# Task requirements:
Retype every line of text in the listing below without changing a character. Omit the pictures from your answer.

# Data:
=== Section Start ===

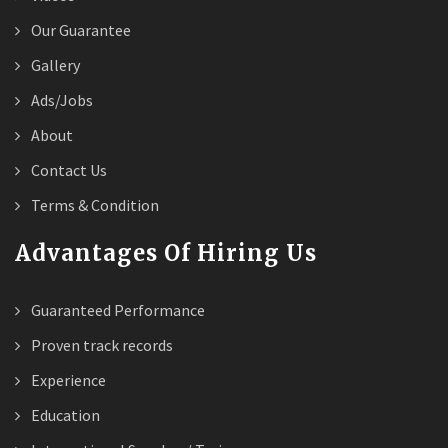
Our Guarantee
Gallery
Ads/Jobs
About
Contact Us
Terms & Condition
Advantages Of Hiring Us
Guaranteed Performance
Proven track records
Experience
Education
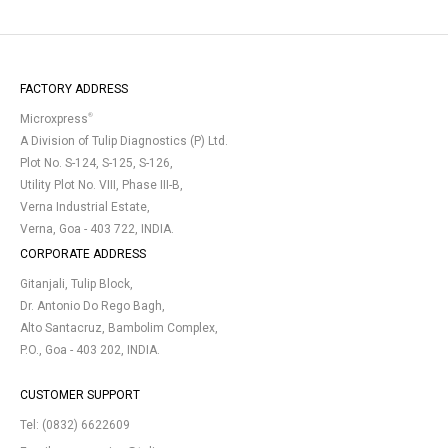
FACTORY ADDRESS
®
Microxpress
A Division of Tulip Diagnostics (P) Ltd.
Plot No. S-124, S-125, S-126,
Utility Plot No. VIII, Phase III-B,
Verna Industrial Estate,
Verna, Goa - 403 722, INDIA.
CORPORATE ADDRESS
Gitanjali, Tulip Block,
Dr. Antonio Do Rego Bagh,
Alto Santacruz, Bambolim Complex,
P.O., Goa - 403 202, INDIA.
CUSTOMER SUPPORT
Tel:
(0832) 6622609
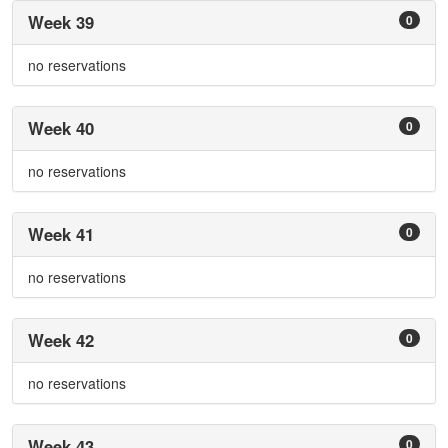
Week 39
0
no reservations
Week 40
0
no reservations
Week 41
0
no reservations
Week 42
0
no reservations
Week 43
0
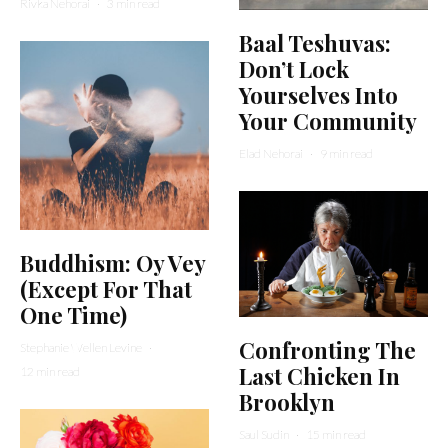
Rivka Nehorai
·
3 min read
Baal Teshuvas:
Don’t Lock
Yourselves Into
Your Community
Elad Nehorai
·
9 min read
Buddhism: Oy Vey
(Except For That
One Time)
Confronting The
Stephanie Wellen Levine
·
Last Chicken In
12 min read
Brooklyn
Saul Sudin
·
15 min read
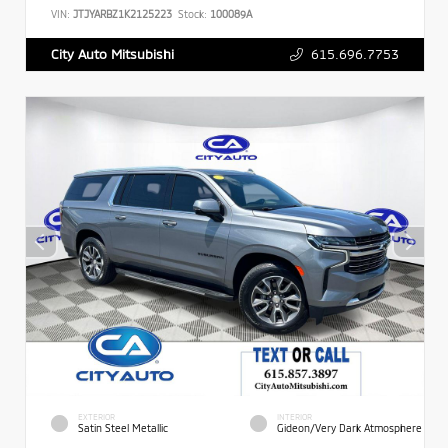
VIN:
JTJYARBZ1K2125223
Stock:
100089A
615.696.7753
City Auto Mitsubishi
EXTERIOR
INTERIOR
Satin Steel Metallic
Gideon/Very Dark Atmosphere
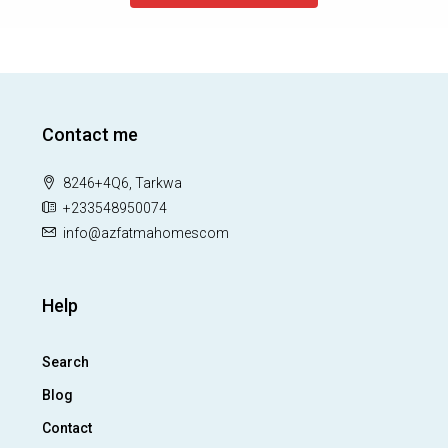
Contact me
8246+4Q6, Tarkwa
+233548950074
info@azfatmahomescom
Help
Search
Blog
Contact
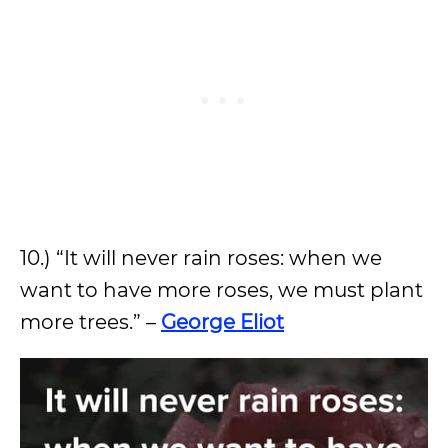
10.) “It will never rain roses: when we
want to have more roses, we must plant
more trees.” –
George Eliot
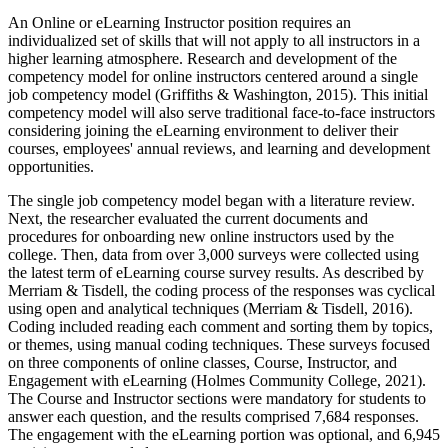
An Online or eLearning Instructor position requires an
individualized set of skills that will not apply to all instructors in a
higher learning atmosphere. Research and development of the
competency model for online instructors centered around a single
job competency model (Griffiths & Washington, 2015). This initial
competency model will also serve traditional face-to-face instructors
considering joining the eLearning environment to deliver their
courses, employees' annual reviews, and learning and development
opportunities.
The single job competency model began with a literature review.
Next, the researcher evaluated the current documents and
procedures for onboarding new online instructors used by the
college. Then, data from over 3,000 surveys were collected using
the latest term of eLearning course survey results. As described by
Merriam & Tisdell, the coding process of the responses was cyclical
using open and analytical techniques (Merriam & Tisdell, 2016).
Coding included reading each comment and sorting them by topics,
or themes, using manual coding techniques. These surveys focused
on three components of online classes, Course, Instructor, and
Engagement with eLearning (Holmes Community College, 2021).
The Course and Instructor sections were mandatory for students to
answer each question, and the results comprised 7,684 responses.
The engagement with the eLearning portion was optional, and 6,945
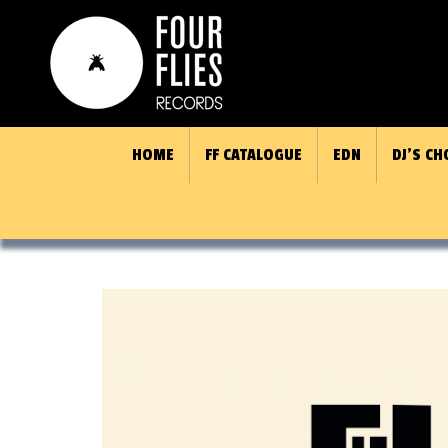
HOME
FF CATALOGUE
EDN
DJ’S CH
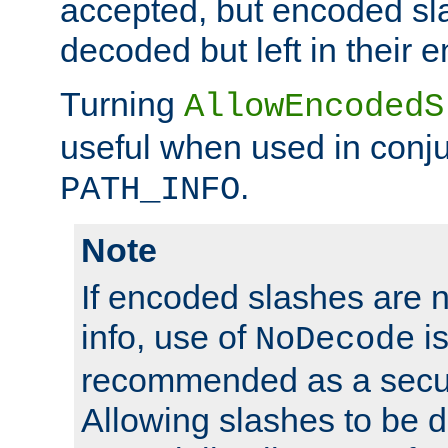
accepted, but encoded sl
decoded but left in their 
Turning
AllowEncodedS
useful when used in conju
.
PATH_INFO
Note
If encoded slashes are 
info, use of
is
NoDecode
recommended as a secur
Allowing slashes to be 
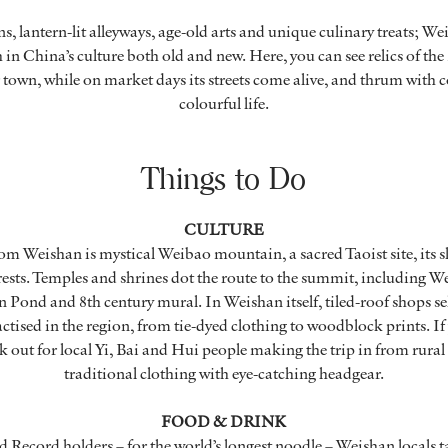
, lantern-lit alleyways, age-old arts and unique culinary treats; W
ch in China’s culture both old and new. Here, you can see relics of t
r town, while on market days its streets come alive, and thrum wit
colourful life.
Things to Do
CULTURE
rom Weishan is mystical Weibao mountain, a sacred Taoist site, its s
rests. Temples and shrines dot the route to the summit, including
 Pond and 8th century mural. In Weishan itself, tiled-roof shops sel
practised in the region, from tie-dyed clothing to woodblock prints. If
k out for local Yi, Bai and Hui people making the trip in from rural 
traditional clothing with eye-catching headgear.
FOOD & DRINK
Record holders – for the world’s longest noodle – Weishan locals t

=== Section End ===

# Solution for this exercise:
Our Guarantee
Gallery
Ads/Jobs
About
Contact Us
Terms & Condition
Advantages Of Hiring Us
Guaranteed Performance
Proven track records
Experience
Education
FACTORY ADDRESS
®
Microxpress
A Division of Tulip Diagnostics (P) Ltd.
Plot No. S-124, S-125, S-126,
Utility Plot No. VIII, Phase III-B,
Verna Industrial Estate,
Verna, Goa - 403 722, INDIA.
CORPORATE ADDRESS
Gitanjali, Tulip Block,
Dr. Antonio Do Rego Bagh,
Alto Santacruz, Bambolim Complex,
P.O., Goa - 403 202, INDIA.
CUSTOMER SUPPORT
Tel:
(0832) 6622609
Week 39
0
no reservations
Week 40
0
no reservations
Week 41
0
no reservations
Week 42
0
no reservations
Week 43
0
Rivka Nehorai
·
3 min read
Baal Teshuvas:
Don’t Lock
Yourselves Into
Your Community
Elad Nehorai
·
9 min read
Buddhism: Oy Vey
(Except For That
One Time)
Confronting The
Stephanie Wellen Levine
·
Last Chicken In
12 min read
Brooklyn
Saul Sudin
·
15 min read
VIN:
JTJYARBZ1K2125223
Stock:
100089A
615.696.7753
City Auto Mitsubishi
EXTERIOR
INTERIOR
Satin Steel Metallic
Gideon/Very Dark Atmosphere
Contact me
8246+4Q6, Tarkwa
+233548950074
info@azfatmahomescom
Help
Search
Blog
Contact
10.) “It will never rain roses: when we
want to have more roses, we must plant
more trees.” –
George Eliot
An Online or eLearning Instructor position requires an
individualized set of skills that will not apply to all instructors in a
higher learning atmosphere. Research and development of the
competency model for online instructors centered around a single
job competency model (Griffiths & Washington, 2015). This initial
competency model will also serve traditional face-to-face instructors
considering joining the eLearning environment to deliver their
courses, employees' annual reviews, and learning and development
opportunities.
The single job competency model began with a literature review.
Next, the researcher evaluated the current documents and
procedures for onboarding new online instructors used by the
college. Then, data from over 3,000 surveys were collected using
the latest term of eLearning course survey results. As described by
Merriam & Tisdell, the coding process of the responses was cyclical
using open and analytical techniques (Merriam & Tisdell, 2016).
Coding included reading each comment and sorting them by topics,
or themes, using manual coding techniques. These surveys focused
on three components of online classes, Course, Instructor, and
Engagement with eLearning (Holmes Community College, 2021).
The Course and Instructor sections were mandatory for students to
answer each question, and the results comprised 7,684 responses.
The engagement with the eLearning portion was optional, and 6,945
HOME
FF CATALOGUE
EDN
DJ’S CH
accepted, but encoded sl
decoded but left in their 
Turning
AllowEncodedS
useful when used in conju
.
PATH_INFO
Note
If encoded slashes are 
info, use of
is
NoDecode
recommended as a secur
Allowing slashes to be 
, lantern-lit alleyways, age-old arts and unique culinary treats; W
ch in China’s culture both old and new. Here, you can see relics of t
r town, while on market days its streets come alive, and thrum wit
colourful life.
Things to Do
CULTURE
rom Weishan is mystical Weibao mountain, a sacred Taoist site, its s
rests. Temples and shrines dot the route to the summit, including
 Pond and 8th century mural. In Weishan itself, tiled-roof shops sel
practised in the region, from tie-dyed clothing to woodblock prints. If
k out for local Yi, Bai and Hui people making the trip in from rural 
traditional clothing with eye-catching headgear.
FOOD & DRINK
Record holders – for the world’s longest noodle – Weishan locals t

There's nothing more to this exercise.